_Excerpt provided_:

In her article, Greenwood explains that this is likely down to good old human psychology. “If we see something we can’t identify, we’re likely to slot in whatever seems most plausible – and what seems plausible may change depending on current events and modern fears.” Greenwood cites multiple instances in which pilots mistakenly reported drone sightings. (In 2016, police reported that a passenger plane at Heathrow collided with a drone before the UK’s transport minister clarified, “It may have even been a plastic bag.”)

Conspiracy theory expert Daniel Jolley, a psychology professor at Northumbria University, says even when drone incidents are real, mystery can breed suspicion. “When people hear about such things, they interpret this information in line with their prior beliefs… If you believe that powerful forces are up to shady things and generally have a mistrust of official information, you could be more likely to see a hidden motive.”

But Greenwood also believes, “We absolutely should be concerned about the malevolent use of consumer drones.” Johnson says he has obtained documents from America’s Nuclear Regulatory Commission that show there were 57 drone-related security events at NRC-licensed facilities between 2014 and 2019; only five of these incidents were deemed resolved. He has also discovered that on two nights in September 2019, security guards reported seeing a number of drones flying over the largest power plant in the US, Palo Verde Generating Station in Arizona.

In January 2021, a year after Montoya first saw drones in the night sky, the Pentagon released a new strategy to counter small drones, with official documents stating, “Technology trends are dramatically transforming legitimate applications of [small drones] while simultaneously making them increasingly capable weapons in the hands of state actors, non-state actors and criminals.”

Many of the FOIA documents obtained by Johnson were redacted, including witness photographs of drones in FE Warren documents. Was the whole thing real or imagined? A conspiracy or a covert operation? Could it even be a bit of both? Some suspicious drone hobbyists believe the FAA itself orchestrated the mystery so they could enforce tighter regulations. On 26 December 2019, the FAA proposed that all but the smallest drones should broadcast tracking signals to allow them to be remotely identified.

One thing is evident: drones, real or imagined, are capable of causing chaos. “What caught me off guard is we have no answers to this day and it’s like everybody is OK with it,” Montoya says. At first, he thought Amazon was behind the drones. Now he wonders whether it could be the government or foreign powers. Before we end our call, he offers up one final theory. “It could have been aliens,” he says, with a laugh.

_What is required_:
Change "Pentagon" to "Department of Defense" in the drone-sightings text, starting at "In January 2021, a" and ending at "be remotely identified.", and give that stretch again.

_Data segment_:
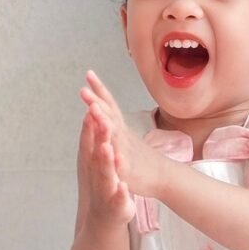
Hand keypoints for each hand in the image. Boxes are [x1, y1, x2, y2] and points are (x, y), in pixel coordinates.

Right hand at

_Answer to this exercise_:
In January 2021, a year after Montoya first saw drones in the night sky, the Department of Defense released a new strategy to counter small drones, with official documents stating, “Technology trends are dramatically transforming legitimate applications of [small drones] while simultaneously making them increasingly capable weapons in the hands of state actors, non-state actors and criminals.”

Many of the FOIA documents obtained by Johnson were redacted, including witness photographs of drones in FE Warren documents. Was the whole thing real or imagined? A conspiracy or a covert operation? Could it even be a bit of both? Some suspicious drone hobbyists believe the FAA itself orchestrated the mystery so they could enforce tighter regulations. On 26 December 2019, the FAA proposed that all but the smallest drones should broadcast tracking signals to allow them to be remotely identified.